— INPUT FOR THIS TASK —
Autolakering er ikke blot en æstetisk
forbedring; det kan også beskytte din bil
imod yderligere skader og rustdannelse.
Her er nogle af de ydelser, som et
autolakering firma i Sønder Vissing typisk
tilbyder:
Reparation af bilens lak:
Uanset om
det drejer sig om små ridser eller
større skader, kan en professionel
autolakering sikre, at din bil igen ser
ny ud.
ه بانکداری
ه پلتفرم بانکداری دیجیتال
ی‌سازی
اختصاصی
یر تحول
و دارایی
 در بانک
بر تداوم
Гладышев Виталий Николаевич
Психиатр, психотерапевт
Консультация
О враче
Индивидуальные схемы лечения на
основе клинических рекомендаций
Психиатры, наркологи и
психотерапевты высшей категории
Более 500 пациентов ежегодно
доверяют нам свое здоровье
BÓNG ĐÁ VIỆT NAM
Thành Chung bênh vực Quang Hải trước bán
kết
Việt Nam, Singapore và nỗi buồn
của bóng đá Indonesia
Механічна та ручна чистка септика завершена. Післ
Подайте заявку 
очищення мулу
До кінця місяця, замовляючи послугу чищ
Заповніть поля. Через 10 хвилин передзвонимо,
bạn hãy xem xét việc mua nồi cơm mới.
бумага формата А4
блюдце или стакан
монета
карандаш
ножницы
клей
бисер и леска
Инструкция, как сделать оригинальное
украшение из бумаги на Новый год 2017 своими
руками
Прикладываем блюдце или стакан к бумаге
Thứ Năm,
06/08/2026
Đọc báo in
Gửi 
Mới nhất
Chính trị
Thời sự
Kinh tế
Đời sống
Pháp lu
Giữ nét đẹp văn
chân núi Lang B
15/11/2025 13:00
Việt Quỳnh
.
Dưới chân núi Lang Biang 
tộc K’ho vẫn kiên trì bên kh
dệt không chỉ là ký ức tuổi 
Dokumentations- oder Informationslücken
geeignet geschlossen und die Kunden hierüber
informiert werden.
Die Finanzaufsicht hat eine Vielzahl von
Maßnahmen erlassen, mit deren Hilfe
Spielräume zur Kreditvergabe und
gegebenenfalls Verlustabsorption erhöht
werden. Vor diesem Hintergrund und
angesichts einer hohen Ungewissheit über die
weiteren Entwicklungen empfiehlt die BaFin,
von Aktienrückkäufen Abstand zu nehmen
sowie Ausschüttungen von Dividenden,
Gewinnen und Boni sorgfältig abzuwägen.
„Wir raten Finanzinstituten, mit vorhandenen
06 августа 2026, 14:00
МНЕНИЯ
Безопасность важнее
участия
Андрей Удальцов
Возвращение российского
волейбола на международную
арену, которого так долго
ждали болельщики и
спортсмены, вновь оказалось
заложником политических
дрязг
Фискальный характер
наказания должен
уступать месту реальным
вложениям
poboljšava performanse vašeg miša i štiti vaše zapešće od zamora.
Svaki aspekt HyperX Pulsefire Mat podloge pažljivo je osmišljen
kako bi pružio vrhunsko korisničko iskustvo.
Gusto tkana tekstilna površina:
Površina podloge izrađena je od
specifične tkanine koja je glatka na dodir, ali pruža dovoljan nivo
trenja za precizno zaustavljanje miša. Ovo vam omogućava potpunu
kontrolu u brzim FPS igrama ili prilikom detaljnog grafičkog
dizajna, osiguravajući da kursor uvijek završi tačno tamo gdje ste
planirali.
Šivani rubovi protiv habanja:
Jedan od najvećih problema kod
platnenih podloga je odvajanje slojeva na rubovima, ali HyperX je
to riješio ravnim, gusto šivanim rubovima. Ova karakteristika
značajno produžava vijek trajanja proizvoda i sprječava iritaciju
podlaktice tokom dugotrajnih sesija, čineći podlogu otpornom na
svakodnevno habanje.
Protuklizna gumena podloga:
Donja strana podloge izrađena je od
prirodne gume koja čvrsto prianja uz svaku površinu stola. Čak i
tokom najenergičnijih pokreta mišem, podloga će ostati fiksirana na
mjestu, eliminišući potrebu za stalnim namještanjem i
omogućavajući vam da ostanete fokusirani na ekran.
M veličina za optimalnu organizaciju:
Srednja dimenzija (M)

— ASSIGNED TASK —
Transcribe every record above so that nothing differs from the original.

— SOLUTION FOR THIS TASK —
Autolakering er ikke blot en æstetisk
forbedring; det kan også beskytte din bil
imod yderligere skader og rustdannelse.
Her er nogle af de ydelser, som et
autolakering firma i Sønder Vissing typisk
tilbyder:
Reparation af bilens lak:
Uanset om
det drejer sig om små ridser eller
større skader, kan en professionel
autolakering sikre, at din bil igen ser
ny ud.
ه بانکداری
ه پلتفرم بانکداری دیجیتال
ی‌سازی
اختصاصی
یر تحول
و دارایی
 در بانک
بر تداوم
Гладышев Виталий Николаевич
Психиатр, психотерапевт
Консультация
О враче
Индивидуальные схемы лечения на
основе клинических рекомендаций
Психиатры, наркологи и
психотерапевты высшей категории
Более 500 пациентов ежегодно
доверяют нам свое здоровье
BÓNG ĐÁ VIỆT NAM
Thành Chung bênh vực Quang Hải trước bán
kết
Việt Nam, Singapore và nỗi buồn
của bóng đá Indonesia
Механічна та ручна чистка септика завершена. Післ
Подайте заявку 
очищення мулу
До кінця місяця, замовляючи послугу чищ
Заповніть поля. Через 10 хвилин передзвонимо,
bạn hãy xem xét việc mua nồi cơm mới.
бумага формата А4
блюдце или стакан
монета
карандаш
ножницы
клей
бисер и леска
Инструкция, как сделать оригинальное
украшение из бумаги на Новый год 2017 своими
руками
Прикладываем блюдце или стакан к бумаге
Thứ Năm,
06/08/2026
Đọc báo in
Gửi 
Mới nhất
Chính trị
Thời sự
Kinh tế
Đời sống
Pháp lu
Giữ nét đẹp văn
chân núi Lang B
15/11/2025 13:00
Việt Quỳnh
.
Dưới chân núi Lang Biang 
tộc K’ho vẫn kiên trì bên kh
dệt không chỉ là ký ức tuổi 
Dokumentations- oder Informationslücken
geeignet geschlossen und die Kunden hierüber
informiert werden.
Die Finanzaufsicht hat eine Vielzahl von
Maßnahmen erlassen, mit deren Hilfe
Spielräume zur Kreditvergabe und
gegebenenfalls Verlustabsorption erhöht
werden. Vor diesem Hintergrund und
angesichts einer hohen Ungewissheit über die
weiteren Entwicklungen empfiehlt die BaFin,
von Aktienrückkäufen Abstand zu nehmen
sowie Ausschüttungen von Dividenden,
Gewinnen und Boni sorgfältig abzuwägen.
„Wir raten Finanzinstituten, mit vorhandenen
06 августа 2026, 14:00
МНЕНИЯ
Безопасность важнее
участия
Андрей Удальцов
Возвращение российского
волейбола на международную
арену, которого так долго
ждали болельщики и
спортсмены, вновь оказалось
заложником политических
дрязг
Фискальный характер
наказания должен
уступать месту реальным
вложениям
poboljšava performanse vašeg miša i štiti vaše zapešće od zamora.
Svaki aspekt HyperX Pulsefire Mat podloge pažljivo je osmišljen
kako bi pružio vrhunsko korisničko iskustvo.
Gusto tkana tekstilna površina:
Površina podloge izrađena je od
specifične tkanine koja je glatka na dodir, ali pruža dovoljan nivo
trenja za precizno zaustavljanje miša. Ovo vam omogućava potpunu
kontrolu u brzim FPS igrama ili prilikom detaljnog grafičkog
dizajna, osiguravajući da kursor uvijek završi tačno tamo gdje ste
planirali.
Šivani rubovi protiv habanja:
Jedan od najvećih problema kod
platnenih podloga je odvajanje slojeva na rubovima, ali HyperX je
to riješio ravnim, gusto šivanim rubovima. Ova karakteristika
značajno produžava vijek trajanja proizvoda i sprječava iritaciju
podlaktice tokom dugotrajnih sesija, čineći podlogu otpornom na
svakodnevno habanje.
Protuklizna gumena podloga:
Donja strana podloge izrađena je od
prirodne gume koja čvrsto prianja uz svaku površinu stola. Čak i
tokom najenergičnijih pokreta mišem, podloga će ostati fiksirana na
mjestu, eliminišući potrebu za stalnim namještanjem i
omogućavajući vam da ostanete fokusirani na ekran.
M veličina za optimalnu organizaciju:
Srednja dimenzija (M)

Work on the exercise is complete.